- Associated Press - Monday, May 25, 2015

ZION NATIONAL PARK, Utah (AP) - Cottonwood trees dotting the red rock landscape of southern Utah’s Zion National Park could die out in 30 to 50 years, according to a National Park Service hydrologist.

Hydrologist Dave Sharrow said the cottonwoods are aging out and new trees are not growing in their place.

The trees release cotton seeds that float through the air. If they land on damp soil, they’ll take root and a new tree will start growing.

But Sharrow said that rarely happens in the park nowadays, thanks to human changes to the park and increased visitors.

Levees built in the 1930s pen up the Virgin River and protect a paved road in Zion Canyon from damage during spring flooding.

That’s kept soil dry.

Soil along the riverbanks is too inhospitable for the trees to take root because the levees have left the Virgin River running straight and fast rather than slow and bendy.

“So when the river floods, if any cottonwoods have grown, it takes them out,” Sharrow said. “It washes away all the young seedlings.”

For more than a decade, the park has asked for $7 million in federal money to remove the levees and protect the road another way, but Zion has not received the money, Sharrow told KSL-TV (https://bit.ly/1SyQC1F ).

He said if Zion eventually gets money for the project, it may only solve part of the issue because the parks’ unchecked deer population has been eating any cottonwood seedlings that do take hold.
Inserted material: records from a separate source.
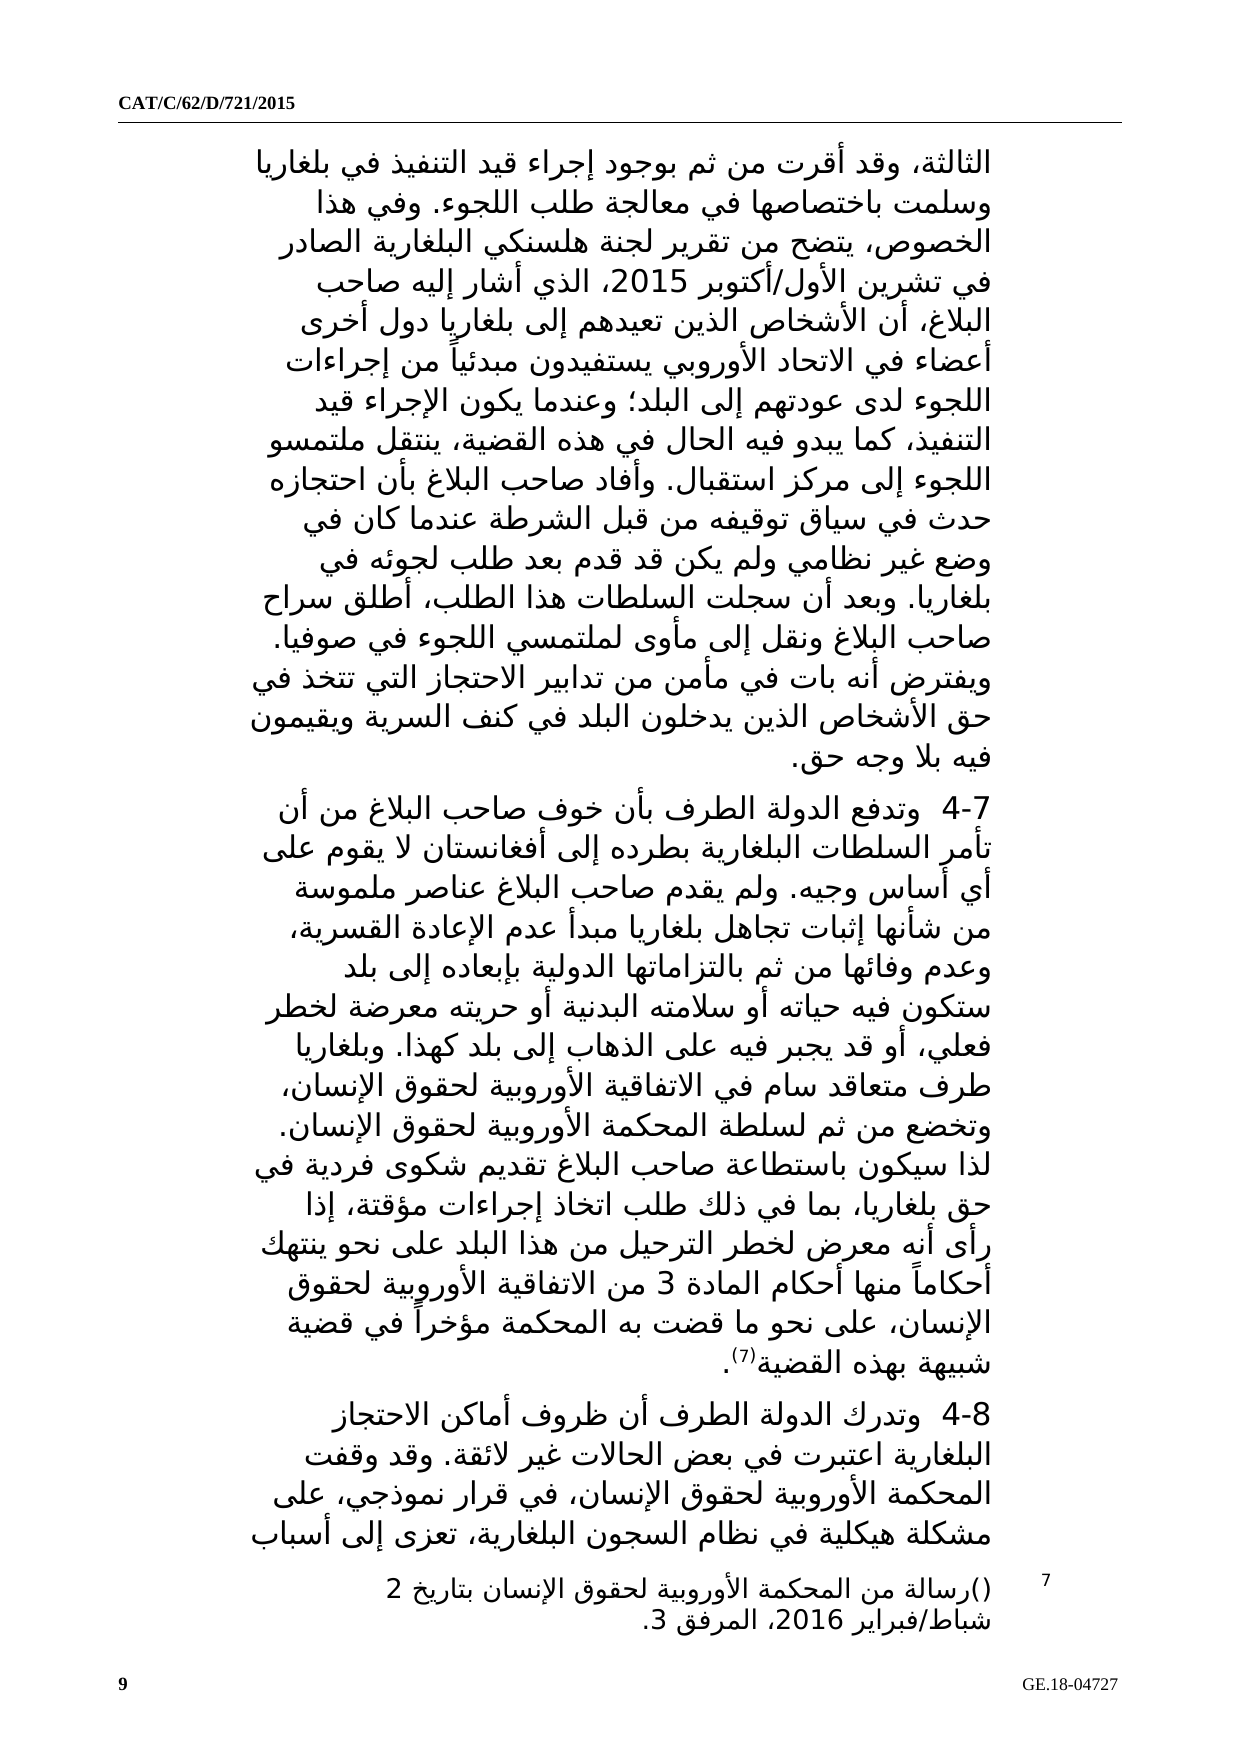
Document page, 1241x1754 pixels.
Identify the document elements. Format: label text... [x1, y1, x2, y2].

text 4-7 وتدفع الدولة الطرف بأن خوف صاحب البلاغ من أن تأمر السلطات البلغارية بطرده إلى أفغانستان لا يقوم على أي أساس وجيه. ولم يقدم صاحب البلاغ عناصر ملموسة من شأنها إثبات تجاهل بلغاريا مبدأ عدم الإعادة القسرية، وعدم وفائها من ثم بالتزاماتها الدولية بإبعاده إلى بلد ستكون فيه حياته أو سلامته البدنية أو حريته معرضة لخطر فعلي، أو قد يجبر فيه على الذهاب إلى بلد كهذا. وبلغاريا طرف متعاقد سام في الاتفاقية الأوروبية لحقوق الإنسان، وتخضع من ثم لسلطة المحكمة الأوروبية لحقوق الإنسان. لذا سيكون باستطاعة صاحب البلاغ تقديم شكوى فردية في حق بلغاريا، بما في ذلك طلب اتخاذ إجراءات مؤقتة، إذا رأى أنه معرض لخطر الترحيل من هذا البلد على نحو ينتهك أحكاماً منها أحكام المادة 3 من الاتفاقية الأوروبية لحقوق الإنسان، على نحو ما قضت به المحكمة مؤخراً في قضية شبيهة بهذه القضية(). [248, 788, 992, 1381]
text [248, 1394, 992, 1552]
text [248, 142, 992, 775]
Mountain lions, deer’s national predators, tend to avoid the park because they don’t like lots of people, Sharrow said.

Zion National Park sees about 3 million tourists a year.

Sharrow said the National Park Service has no plans to kill off deer, but without doing so, it may be impossible to stop the trees from dying off.

“The scenic beauty of these cottonwoods along the stream is tremendous,” Sharrow said. “We would really be a lesser park if we didn’t have them.”